Chronic Obstructive Pulmonary Disease (COPD), describes a group of lung diseases, such as asthma, chronic bronchitis, emphysema, and a few forms of bronchiectasis.

COPD is very common in the U.S, affecting nearly 30 million Americans. As a matter of fact, it was the classified as the third leading cause of death in 2014. The worst part is that its symptoms, such as wheezing, frequent coughing, and tightness in the chest, can worsen over time.


  1. Smoking

People over 40, smokers, and former smokers are the most prone to the development of COPD.  Up to 90 percent of those who develop COPD have smoked at certain point.

  1. Environmental Factors

People who are constantly exposed to pollutants and lung irritants like fumes, dust and chemicals are also likely to develop COPD.  Lung irritants in the home as well as contact with secondhand smoke can also contribute to COPD.

  1. Genetic Factors

Alpha-1 Antitrypsin Deficiency is one of the most common risk factors for emphysema.
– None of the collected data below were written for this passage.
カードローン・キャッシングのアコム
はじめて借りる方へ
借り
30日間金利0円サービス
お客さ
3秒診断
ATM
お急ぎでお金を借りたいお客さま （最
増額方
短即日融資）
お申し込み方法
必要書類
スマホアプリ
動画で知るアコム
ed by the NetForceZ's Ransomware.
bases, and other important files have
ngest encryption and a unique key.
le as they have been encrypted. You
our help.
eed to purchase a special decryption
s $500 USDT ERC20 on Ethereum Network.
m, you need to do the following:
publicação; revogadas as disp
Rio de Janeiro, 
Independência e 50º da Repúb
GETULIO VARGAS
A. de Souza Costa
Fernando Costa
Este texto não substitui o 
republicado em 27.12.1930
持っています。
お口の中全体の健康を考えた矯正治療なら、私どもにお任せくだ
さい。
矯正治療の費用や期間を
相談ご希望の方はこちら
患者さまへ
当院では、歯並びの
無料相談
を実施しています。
Apart from causing lung disorders, Alpha1 antitrypsin deficiency, an inherited disorder, can also lead to liver disease.

There are many prescription drugs, over-the-counter medications, and treatments used to help manage the symptoms of COPD, but a recently published research reveals that there is a natural alternative available. Dr. Gloria De Carlo Massaro and Dr. Donald Massaro have done a research at Georgetown University School of Medicine, using ATRA, a derivative of vitamin A. They managed to reverse emphysema in rats using this approach.

As noted by Dr. Donald Massaro, “It appeared that the treatment regenerated the adult rat’s ability to produce alveoli, the small air sacs where oxygen and carbon dioxide move between the lungs and the bloodstream.”
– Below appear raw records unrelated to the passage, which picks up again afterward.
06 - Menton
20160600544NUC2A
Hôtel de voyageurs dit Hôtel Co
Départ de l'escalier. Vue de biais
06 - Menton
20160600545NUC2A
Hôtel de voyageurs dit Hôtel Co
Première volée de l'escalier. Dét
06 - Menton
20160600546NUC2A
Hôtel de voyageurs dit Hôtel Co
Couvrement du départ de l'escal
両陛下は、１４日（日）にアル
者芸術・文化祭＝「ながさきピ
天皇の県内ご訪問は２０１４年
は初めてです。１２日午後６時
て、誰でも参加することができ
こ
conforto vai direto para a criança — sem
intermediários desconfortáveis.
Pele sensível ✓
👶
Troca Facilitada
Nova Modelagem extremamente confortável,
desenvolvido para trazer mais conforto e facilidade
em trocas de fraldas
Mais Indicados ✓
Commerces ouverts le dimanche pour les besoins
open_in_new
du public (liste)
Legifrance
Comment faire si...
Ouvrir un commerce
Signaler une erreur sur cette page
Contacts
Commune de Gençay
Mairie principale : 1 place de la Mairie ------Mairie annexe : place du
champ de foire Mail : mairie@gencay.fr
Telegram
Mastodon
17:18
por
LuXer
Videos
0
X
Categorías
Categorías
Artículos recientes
Depletion of vitamin A is often a result of cigarette smoke, due to bezopyrene, a common cancer-causing chemical found in cigarettes.

This research has found that beta-carotene and vitamin A can serve as an effective COPD treatment. Beta-carotene is found in fruits in veggies and it`s responsible for their color.  When ingested, it is converted into vitamin A, a nutrient needed for optimal health.  The best way to boost your beta-carotene and vitamin A levels is to eat a healthy diet!
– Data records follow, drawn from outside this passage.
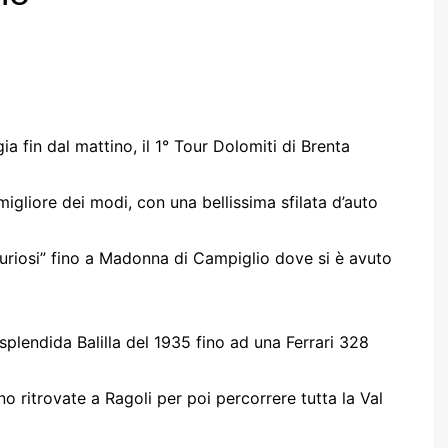
 fin dal mattino, il 1° Tour Dolomiti di Brenta
migliore dei modi, con una bellissima sfilata d’auto
uriosi” fino a Madonna di Campiglio dove si è avuto
plendida Balilla del 1935 fino ad una Ferrari 328
no ritrovate a Ragoli per poi percorrere tutta la Val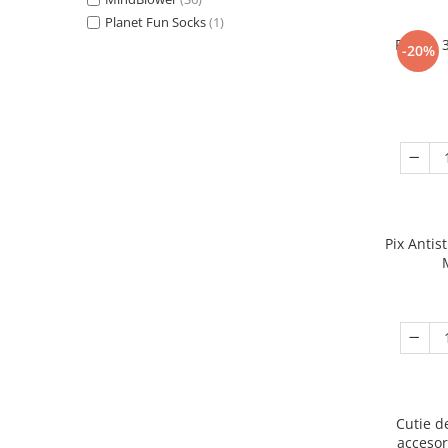
Planet Fun Socks
(1)
Puzzle 
-20%
Pix Antis
Cutie d
accesor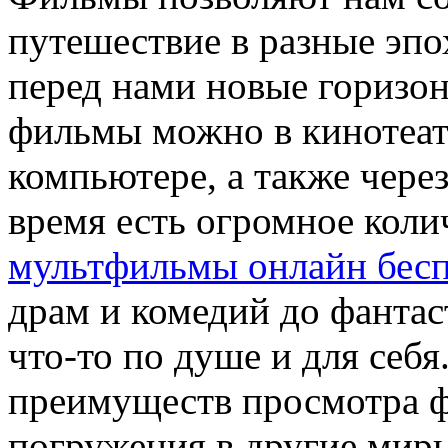
путешествие в разные эпо
перед нами новые горизо
фильмы можно в кинотеатр
компьютере, а также чере
время есть огромное кол
мультфильмы онлайн бес
драм и комедий до фантас
что-то по душе и для себ
преимуществ просмотра ф
погружения в другие мир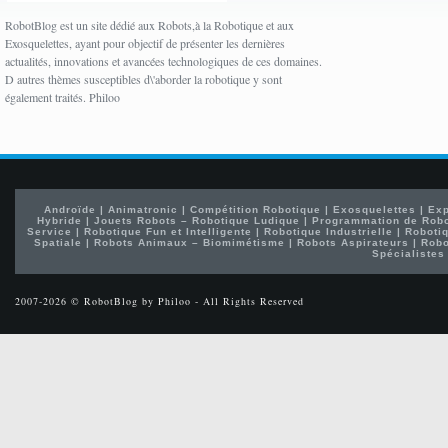
RobotBlog est un site dédié aux Robots,à la Robotique et aux
Exosquelettes, ayant pour objectif de présenter les dernières
actualités, innovations et avancées technologiques de ces domaines.
D autres thèmes susceptibles d\'aborder la robotique y sont
également traités. Philoo
Androïde
|
Animatronic
|
Compétition Robotique
|
Exosquelettes
|
Exp
Hybride
|
Jouets Robots – Robotique Ludique
|
Programmation de Rob
Service
|
Robotique Fun et Intelligente
|
Robotique Industrielle
|
Robotiq
Spatiale
|
Robots Animaux – Biomimétisme
|
Robots Aspirateurs
|
Robo
Spécialistes
2007-2026 © RobotBlog by Philoo - All Rights Reserved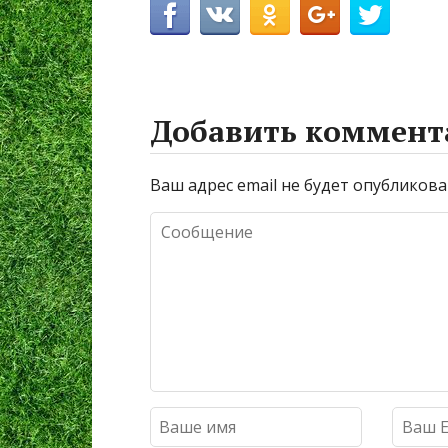
Добавить коммент
Ваш адрес email не будет опубликова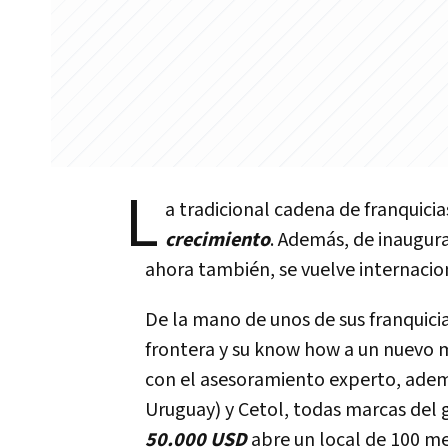
L
a tradicional cadena de franquici
crecimiento
. Además, de inaugura
ahora también, se vuelve internacio
De la mano de unos de sus franquic
frontera y su know how a un nuevo 
con el asesoramiento experto, adem
Uruguay) y Cetol, todas marcas del
50.000 USD
abre un local de 100 me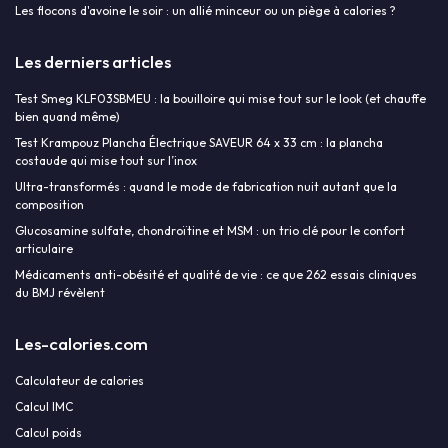
Les flocons d'avoine le soir : un allié minceur ou un piège à calories ?
Les derniers articles
Test Smeg KLF03SBMEU : la bouilloire qui mise tout sur le look (et chauffe
bien quand même)
Test Krampouz Plancha Électrique SAVEUR 64 x 33 cm : la plancha
costaude qui mise tout sur l’inox
Ultra-transformés : quand le mode de fabrication nuit autant que la
composition
Glucosamine sulfate, chondroïtine et MSM : un trio clé pour le confort
articulaire
Médicaments anti-obésité et qualité de vie : ce que 262 essais cliniques
du BMJ révèlent
Les-calories.com
Calculateur de calories
Calcul IMC
Calcul poids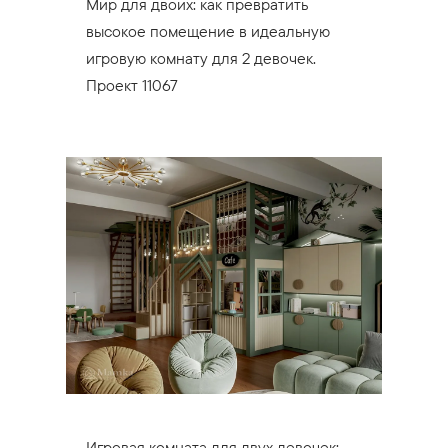
Мир для двоих: как превратить
высокое помещение в идеальную
игровую комнату для 2 девочек.
Проект 11067
Игровая комната для двух девочек: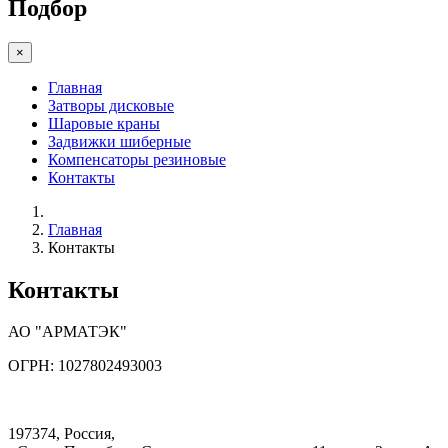
Подбор
×
Главная
Затворы дисковые
Шаровые краны
Задвижки шиберные
Компенсаторы резиновые
Контакты
Главная
Контакты
Контакты
АО "АРМАТЭК"
ОГРН: 1027802493003
197374, Россия,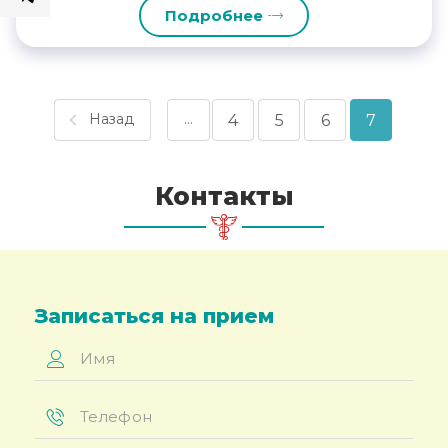
Подробнее
Назад
…
4
5
6
7
Контакты
Записаться на прием
Имя
*
Телефон
*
Top 10 Foods that are Highest in Beta-Carotene

  • Cantaloupe
  • Sweet red peppers
  • Dried apricots
  • Peas
  • Broccoli
  • Sweet potato
  • Carrots
  • Dark green leafy vegetables
  • Romaine lettuce
  • Squash

Natural COPD Treatment

As concluded by this research, eating foods that are high in beta carotene can help regenerate damaged lung tissue in COPD sufferers. The Linus Pauling Institute advises patients to combine beta-carotene rich foods with fats in order to boost their bioavailability. You can juice them and eat them fresh or cook them in oil to prepare a delicious, yet healthy meal.